# Stick blenders



## nancya (Apr 30, 2001)

My Braun stick blender, which I've had for 15 years, is on it's last legs and I'm looking around at my different options. I have obviously had good luck with Braun and am considering their newest version. I am open to other options, however, and was hoping that some of you may have used the Cuisinart or Williams-Sonoma version - or some other version that you like best.

So, what's your favorite stick blender?

By the way, I really insist on adjustable speeds. Other features are negotiable. 

[ May 15, 2001: Message edited by: nancya ]


----------



## pooh (Mar 13, 2001)

I use Braun. Never tried any other.


----------



## kokopuffs (Aug 4, 2000)

Within the last 18 months I read an article in SAVEUR entitled "the Top 25" or "the TOP 50". The magazine rated the Williams Sonoma brand stick blender as the best.

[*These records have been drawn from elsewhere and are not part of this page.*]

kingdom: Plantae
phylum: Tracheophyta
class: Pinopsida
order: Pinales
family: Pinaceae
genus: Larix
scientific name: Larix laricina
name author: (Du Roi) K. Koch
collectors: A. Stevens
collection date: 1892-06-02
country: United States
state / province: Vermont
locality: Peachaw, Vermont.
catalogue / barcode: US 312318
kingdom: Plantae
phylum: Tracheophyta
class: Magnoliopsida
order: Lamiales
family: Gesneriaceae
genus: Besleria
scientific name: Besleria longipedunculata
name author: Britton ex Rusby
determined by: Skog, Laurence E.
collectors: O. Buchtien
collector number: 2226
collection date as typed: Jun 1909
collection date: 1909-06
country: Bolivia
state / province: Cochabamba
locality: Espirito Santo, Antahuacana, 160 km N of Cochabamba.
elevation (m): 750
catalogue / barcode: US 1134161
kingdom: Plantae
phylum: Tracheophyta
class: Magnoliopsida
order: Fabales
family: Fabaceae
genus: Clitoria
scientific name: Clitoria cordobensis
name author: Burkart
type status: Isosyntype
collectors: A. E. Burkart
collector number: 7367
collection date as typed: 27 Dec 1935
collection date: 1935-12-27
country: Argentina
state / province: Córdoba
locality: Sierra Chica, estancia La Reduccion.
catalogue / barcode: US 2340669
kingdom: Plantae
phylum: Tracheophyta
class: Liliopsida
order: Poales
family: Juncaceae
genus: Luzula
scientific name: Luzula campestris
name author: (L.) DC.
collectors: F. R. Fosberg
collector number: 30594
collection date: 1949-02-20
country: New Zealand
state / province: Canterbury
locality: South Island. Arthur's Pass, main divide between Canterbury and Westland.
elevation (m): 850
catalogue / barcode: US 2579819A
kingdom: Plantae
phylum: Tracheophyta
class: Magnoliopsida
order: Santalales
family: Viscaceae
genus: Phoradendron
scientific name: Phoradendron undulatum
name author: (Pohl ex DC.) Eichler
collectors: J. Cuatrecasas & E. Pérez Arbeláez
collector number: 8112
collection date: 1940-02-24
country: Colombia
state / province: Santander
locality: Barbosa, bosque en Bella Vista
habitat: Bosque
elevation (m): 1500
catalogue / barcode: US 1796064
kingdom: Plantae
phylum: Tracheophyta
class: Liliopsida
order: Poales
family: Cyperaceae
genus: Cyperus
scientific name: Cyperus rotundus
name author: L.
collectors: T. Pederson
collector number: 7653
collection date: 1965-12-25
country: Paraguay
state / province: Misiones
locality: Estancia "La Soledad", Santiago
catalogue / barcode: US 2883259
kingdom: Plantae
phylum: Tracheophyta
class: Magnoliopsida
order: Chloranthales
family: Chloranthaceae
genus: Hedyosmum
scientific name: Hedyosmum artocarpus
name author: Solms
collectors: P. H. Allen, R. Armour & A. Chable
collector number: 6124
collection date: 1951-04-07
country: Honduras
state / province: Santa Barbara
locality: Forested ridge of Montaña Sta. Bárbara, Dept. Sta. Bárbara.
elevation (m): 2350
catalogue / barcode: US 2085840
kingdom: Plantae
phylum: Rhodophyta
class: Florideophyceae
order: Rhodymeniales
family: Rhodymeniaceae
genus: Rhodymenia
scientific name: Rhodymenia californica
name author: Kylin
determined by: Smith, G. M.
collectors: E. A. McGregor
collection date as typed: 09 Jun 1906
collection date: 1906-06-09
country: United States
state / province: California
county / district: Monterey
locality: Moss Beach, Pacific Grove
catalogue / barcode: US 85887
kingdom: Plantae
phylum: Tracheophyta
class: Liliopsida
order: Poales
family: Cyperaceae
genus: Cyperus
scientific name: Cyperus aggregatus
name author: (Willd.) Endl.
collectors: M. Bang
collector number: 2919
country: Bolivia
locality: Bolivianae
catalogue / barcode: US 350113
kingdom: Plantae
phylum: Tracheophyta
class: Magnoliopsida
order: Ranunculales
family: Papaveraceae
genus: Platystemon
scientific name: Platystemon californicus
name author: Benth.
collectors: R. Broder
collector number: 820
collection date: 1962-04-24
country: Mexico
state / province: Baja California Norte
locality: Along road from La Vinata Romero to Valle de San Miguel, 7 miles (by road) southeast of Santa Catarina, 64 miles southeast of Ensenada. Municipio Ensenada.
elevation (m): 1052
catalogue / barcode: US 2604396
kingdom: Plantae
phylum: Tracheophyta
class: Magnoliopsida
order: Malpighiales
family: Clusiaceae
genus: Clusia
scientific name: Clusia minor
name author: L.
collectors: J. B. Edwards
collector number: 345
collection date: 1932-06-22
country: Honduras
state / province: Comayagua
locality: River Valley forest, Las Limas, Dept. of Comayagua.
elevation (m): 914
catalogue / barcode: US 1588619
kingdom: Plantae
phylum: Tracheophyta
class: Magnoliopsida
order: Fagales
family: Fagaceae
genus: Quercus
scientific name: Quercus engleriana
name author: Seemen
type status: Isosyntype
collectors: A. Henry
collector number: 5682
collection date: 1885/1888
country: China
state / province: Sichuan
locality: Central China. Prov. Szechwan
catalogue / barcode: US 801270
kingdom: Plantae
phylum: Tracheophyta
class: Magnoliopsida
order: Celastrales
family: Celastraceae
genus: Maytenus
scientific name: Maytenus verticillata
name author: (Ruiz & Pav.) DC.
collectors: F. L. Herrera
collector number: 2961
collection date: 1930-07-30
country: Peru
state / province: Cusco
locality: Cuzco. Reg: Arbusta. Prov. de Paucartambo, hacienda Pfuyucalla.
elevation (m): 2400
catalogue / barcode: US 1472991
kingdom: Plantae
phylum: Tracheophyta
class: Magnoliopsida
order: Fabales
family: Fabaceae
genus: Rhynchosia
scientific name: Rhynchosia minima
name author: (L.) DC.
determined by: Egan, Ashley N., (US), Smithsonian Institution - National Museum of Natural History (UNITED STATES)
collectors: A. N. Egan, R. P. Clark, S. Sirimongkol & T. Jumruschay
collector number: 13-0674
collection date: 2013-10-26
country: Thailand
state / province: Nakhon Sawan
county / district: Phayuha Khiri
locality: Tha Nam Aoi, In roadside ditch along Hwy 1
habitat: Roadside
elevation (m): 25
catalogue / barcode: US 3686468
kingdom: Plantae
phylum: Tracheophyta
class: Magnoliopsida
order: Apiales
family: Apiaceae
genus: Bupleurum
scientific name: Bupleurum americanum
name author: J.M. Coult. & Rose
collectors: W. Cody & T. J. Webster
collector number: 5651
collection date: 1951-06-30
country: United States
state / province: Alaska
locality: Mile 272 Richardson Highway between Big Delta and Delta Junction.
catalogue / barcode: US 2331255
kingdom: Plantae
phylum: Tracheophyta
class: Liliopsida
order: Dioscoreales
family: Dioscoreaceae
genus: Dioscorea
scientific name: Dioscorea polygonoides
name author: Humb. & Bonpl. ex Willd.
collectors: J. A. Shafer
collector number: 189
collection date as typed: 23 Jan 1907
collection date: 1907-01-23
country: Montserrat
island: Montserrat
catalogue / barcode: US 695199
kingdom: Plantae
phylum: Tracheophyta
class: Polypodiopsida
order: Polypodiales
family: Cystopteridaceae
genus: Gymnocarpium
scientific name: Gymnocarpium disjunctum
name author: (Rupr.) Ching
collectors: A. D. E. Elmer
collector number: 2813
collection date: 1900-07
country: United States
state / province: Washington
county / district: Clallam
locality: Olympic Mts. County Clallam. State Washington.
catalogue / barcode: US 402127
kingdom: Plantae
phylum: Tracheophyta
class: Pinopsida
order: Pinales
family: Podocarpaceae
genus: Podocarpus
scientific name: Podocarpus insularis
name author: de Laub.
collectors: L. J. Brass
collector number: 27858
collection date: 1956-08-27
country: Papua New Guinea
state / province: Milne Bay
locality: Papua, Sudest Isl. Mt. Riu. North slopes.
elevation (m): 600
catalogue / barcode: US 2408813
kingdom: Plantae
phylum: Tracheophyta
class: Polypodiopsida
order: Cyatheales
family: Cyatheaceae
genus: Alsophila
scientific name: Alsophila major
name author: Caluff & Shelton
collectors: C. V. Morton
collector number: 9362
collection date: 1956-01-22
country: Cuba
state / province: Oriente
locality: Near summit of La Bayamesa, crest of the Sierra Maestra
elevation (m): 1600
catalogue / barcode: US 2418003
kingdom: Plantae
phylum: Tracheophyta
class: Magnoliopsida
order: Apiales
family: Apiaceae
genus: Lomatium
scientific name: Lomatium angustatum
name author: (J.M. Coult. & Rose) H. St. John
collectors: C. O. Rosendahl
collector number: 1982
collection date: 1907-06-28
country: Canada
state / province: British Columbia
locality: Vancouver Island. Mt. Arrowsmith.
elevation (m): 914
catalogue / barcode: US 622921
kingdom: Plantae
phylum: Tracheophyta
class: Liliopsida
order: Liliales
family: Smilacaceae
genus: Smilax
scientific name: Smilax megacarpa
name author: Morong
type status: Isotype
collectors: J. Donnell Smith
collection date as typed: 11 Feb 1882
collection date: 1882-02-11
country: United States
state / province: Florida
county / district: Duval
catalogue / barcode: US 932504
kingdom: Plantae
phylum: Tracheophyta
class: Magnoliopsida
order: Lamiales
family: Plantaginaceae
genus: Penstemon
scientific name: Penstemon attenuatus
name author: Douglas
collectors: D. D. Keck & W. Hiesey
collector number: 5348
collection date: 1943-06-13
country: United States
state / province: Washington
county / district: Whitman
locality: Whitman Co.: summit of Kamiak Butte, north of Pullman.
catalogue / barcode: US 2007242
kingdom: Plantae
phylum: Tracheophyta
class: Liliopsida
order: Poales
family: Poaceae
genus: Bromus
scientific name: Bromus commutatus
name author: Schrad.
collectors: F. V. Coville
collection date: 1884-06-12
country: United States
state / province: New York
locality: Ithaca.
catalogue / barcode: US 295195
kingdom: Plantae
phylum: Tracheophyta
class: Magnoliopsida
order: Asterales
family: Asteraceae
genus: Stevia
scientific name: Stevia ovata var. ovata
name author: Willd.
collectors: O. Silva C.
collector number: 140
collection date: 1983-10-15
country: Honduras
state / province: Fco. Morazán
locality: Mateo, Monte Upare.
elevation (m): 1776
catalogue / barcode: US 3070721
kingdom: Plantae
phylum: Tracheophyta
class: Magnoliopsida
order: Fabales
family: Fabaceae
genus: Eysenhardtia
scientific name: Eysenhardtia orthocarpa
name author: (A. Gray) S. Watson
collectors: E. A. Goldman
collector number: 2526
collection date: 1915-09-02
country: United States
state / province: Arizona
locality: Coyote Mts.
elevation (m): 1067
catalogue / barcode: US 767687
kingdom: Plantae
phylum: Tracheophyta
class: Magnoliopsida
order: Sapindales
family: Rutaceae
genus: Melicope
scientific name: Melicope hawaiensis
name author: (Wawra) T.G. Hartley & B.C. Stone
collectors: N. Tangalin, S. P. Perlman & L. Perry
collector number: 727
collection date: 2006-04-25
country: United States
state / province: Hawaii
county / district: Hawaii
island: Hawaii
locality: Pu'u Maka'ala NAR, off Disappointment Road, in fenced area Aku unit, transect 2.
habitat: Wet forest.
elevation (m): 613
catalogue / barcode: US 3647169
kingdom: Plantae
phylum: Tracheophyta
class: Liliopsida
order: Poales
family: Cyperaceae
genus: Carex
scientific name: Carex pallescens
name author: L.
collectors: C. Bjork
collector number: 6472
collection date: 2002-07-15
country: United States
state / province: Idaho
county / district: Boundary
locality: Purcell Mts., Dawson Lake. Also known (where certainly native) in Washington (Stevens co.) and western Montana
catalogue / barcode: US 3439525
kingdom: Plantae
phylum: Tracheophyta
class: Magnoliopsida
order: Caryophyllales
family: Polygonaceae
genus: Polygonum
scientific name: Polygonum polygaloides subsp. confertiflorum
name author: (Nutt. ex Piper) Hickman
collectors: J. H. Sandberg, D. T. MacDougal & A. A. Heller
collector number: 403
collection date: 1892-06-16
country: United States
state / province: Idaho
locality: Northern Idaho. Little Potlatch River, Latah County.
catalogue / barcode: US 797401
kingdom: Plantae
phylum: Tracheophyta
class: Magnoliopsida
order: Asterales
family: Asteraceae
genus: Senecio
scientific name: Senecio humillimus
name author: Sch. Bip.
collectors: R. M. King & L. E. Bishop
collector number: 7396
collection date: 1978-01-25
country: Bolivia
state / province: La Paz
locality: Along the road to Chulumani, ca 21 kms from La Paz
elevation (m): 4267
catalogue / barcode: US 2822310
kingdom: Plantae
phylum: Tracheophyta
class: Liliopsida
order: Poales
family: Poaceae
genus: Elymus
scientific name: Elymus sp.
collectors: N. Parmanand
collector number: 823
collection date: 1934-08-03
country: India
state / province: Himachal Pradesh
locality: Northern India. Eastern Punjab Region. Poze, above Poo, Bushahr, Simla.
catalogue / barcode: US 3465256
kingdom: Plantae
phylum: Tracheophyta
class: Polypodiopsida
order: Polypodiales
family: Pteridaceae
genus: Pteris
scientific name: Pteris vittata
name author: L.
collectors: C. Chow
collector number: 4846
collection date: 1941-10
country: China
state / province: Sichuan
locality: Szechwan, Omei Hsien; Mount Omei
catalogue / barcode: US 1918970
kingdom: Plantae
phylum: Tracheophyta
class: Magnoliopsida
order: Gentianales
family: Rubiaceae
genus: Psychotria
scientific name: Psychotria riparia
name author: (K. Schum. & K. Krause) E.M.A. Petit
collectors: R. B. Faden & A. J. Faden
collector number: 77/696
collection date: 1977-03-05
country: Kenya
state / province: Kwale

I have no personal experience using one, however.


----------



## svadhisthana (May 6, 2001)

I have a Braun, if I were you I'd stick to what works.

Svadhisthana

p.s. to find the best price in your town go to www.shoppinglist.com. They also have brand to brand comparisons.


----------



## seattledeb (Nov 5, 2000)

I use a Braun immersion blender.


----------



## isa (Apr 4, 2000)

I have a Braun too. I also have a food processor by Braun. The only thing I don't like about their products is that they get a yellowish tint very quickly.


----------



## coolj (Dec 12, 2000)

I have a Bamix stick blender.


----------



## mezzaluna (Aug 29, 2000)

I have a Braun, too. But I have a question: does anyone know of a stick blender that has a metal basket around the blade, rather than a plastic one? I had a Cuisinart one before, and the plastic disintegrated when I blended some crushed ice. (I KNEW that would happen... unaccountably, I did it anyway.  ) Just the same, I'd prefer a metal basket to a plastic one, even if I don't repeat that stupid mistake.


----------



## mudbug (Dec 30, 1999)

nancya,

You may want to check out the following web site. There are 22 stick blenders listed, many with reviews and opinions.

Another place to look.


----------



## nancya (Apr 30, 2001)

Wow! cchiu, you know your way around the web. Thanks for the sites.

Mezz, I have used my braun chopping ice and anything else for 15 years, and the plastic cage never broke. Williams-Sonoma's version has a metal cage, I think.


----------



## bouland (May 18, 2001)

I have a Cuisinart Quick Prep Hand Blender CSB-33 that I can not recommend. I have modified the blade so that it aerates liquids better (and faster), but I find it useless for pureeing small quanities of solid foods.


----------



## risa (May 11, 2001)

Mezz: My Braun has a stainless steel shaft. I think it's model MR555. It came with a whisk attachment and a chopper attachment.


----------



## brook (Oct 27, 1999)

Another vote for the Braun! I've used mine for years and am very satisfied with it, despite the yellowish tinge on the casing.


----------



## daveb (May 1, 2001)

The Braun MR555 is definitely the best stick blender I've owned. The removable stainless head makes proper cleaning easy, the whisk works well, and the little chopper is very useful when precise chopping is needed.


----------



## chefjohnpaul (Mar 9, 2000)

I have a Braun and a Mulinex, between the two I like my Mulinex, but they both ain't bad. The Mulinex has a longer removable shaft and was actually less expensive.


----------